■ **What the task requires**: Copy down every one of the rows below line by line, keeping each character unchanged.

■ **Extracted entries**:
──────────────────────────────
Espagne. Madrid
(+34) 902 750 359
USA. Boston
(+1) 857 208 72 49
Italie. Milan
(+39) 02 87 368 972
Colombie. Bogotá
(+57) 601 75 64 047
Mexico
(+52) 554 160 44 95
──────────────────────────────
■ **Task answer**:
Espagne. Madrid
(+34) 902 750 359
USA. Boston
(+1) 857 208 72 49
Italie. Milan
(+39) 02 87 368 972
Colombie. Bogotá
(+57) 601 75 64 047
Mexico
(+52) 554 160 44 95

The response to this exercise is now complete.